Casper City Council at a work session Tuesday gave a thumbs down to reconsidering allowing businesses to obtain sidewalk cafe permits to use the sidewalks for eating, selling clothes, or anything that may block public access.

The idea came up a couple of years ago from a now defunct restaurant that wanted the city to decommission a few parking places in front of it, City Manager Carter Napier and Mayor Charlie Powell said.

But federal, state and local laws -- for the most part -- won't allow that, City Attorney John Henley said.

On the federal side, the Americans with Disabilities Act requires public sidewalks to be at least six feet wide, Henley said.

The Wyoming Constitution prohibits donations of public property to private entities with the exception for assistance to the poor, he said. Wyoming law also requires sidewalks to be held in the public trust for public purposes.

Locally, Casper prohibits having open containers of alcohol, nor should anything obstruct sidewalks except for special events such as Crazy Days during the summer, Henley said.

Some businesses also have bought property with space to allow customers to sit outside, and they would resent other businesses getting the privilege of using the public sidewalks, he added.

Restaurants and other businesses may be able to obtain a permit like food trucks do, he said. "There are ways to navigate it."

Most council members opposed it.

"It's just a horrible idea," Mike Huber said.

Powell responded that a business would pay a market rate to use the public space.

Khrystyn Lutz said many of the sidewalks aren't wide enough, and she wondered if the existing city codes are being enforced with businesses that have had tables and clothing for sale on sidewalks.

Lutz and Steve Freel said they opposed the sidewalk cafe permit idea, but were open to doing more research.

Gillette, Powell said, allows for sidewalk cafes.

Napier responded that he implemented the sidewalk cafe idea when he was city manager in Gillette.

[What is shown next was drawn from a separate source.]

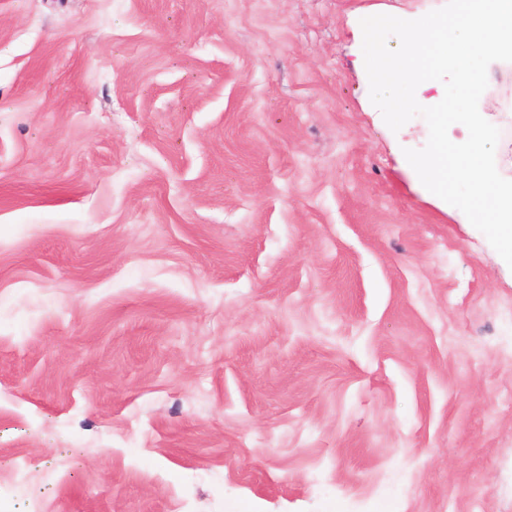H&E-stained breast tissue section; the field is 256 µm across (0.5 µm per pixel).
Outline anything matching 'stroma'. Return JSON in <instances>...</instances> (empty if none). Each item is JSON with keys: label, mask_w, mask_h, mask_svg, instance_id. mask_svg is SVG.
<instances>
[{"label": "stroma", "mask_w": 512, "mask_h": 512, "mask_svg": "<svg viewBox=\"0 0 512 512\" xmlns=\"http://www.w3.org/2000/svg\"><path fill=\"white\" fill-rule=\"evenodd\" d=\"M444 4L0 0V512H512V268L357 64Z\"/></svg>", "instance_id": "obj_1"}]
</instances>
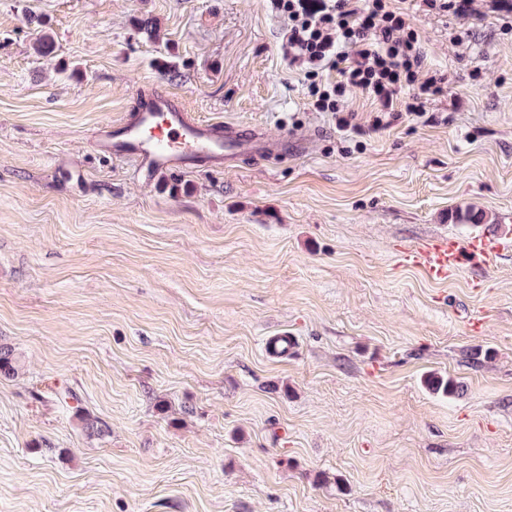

That happened, he said, because the city redesigned the streets downtown that created very wide sidewalks.

After the discussion was over, and Powell conceded that he didn't win the idea of sidewalk cafes, Chris Walsh expressed exasperation with the whole concept.

The idea resulted from a single request from a single now-shuttered restaurant two years ago, Walsh said. "Stab me in the eye with a pencil."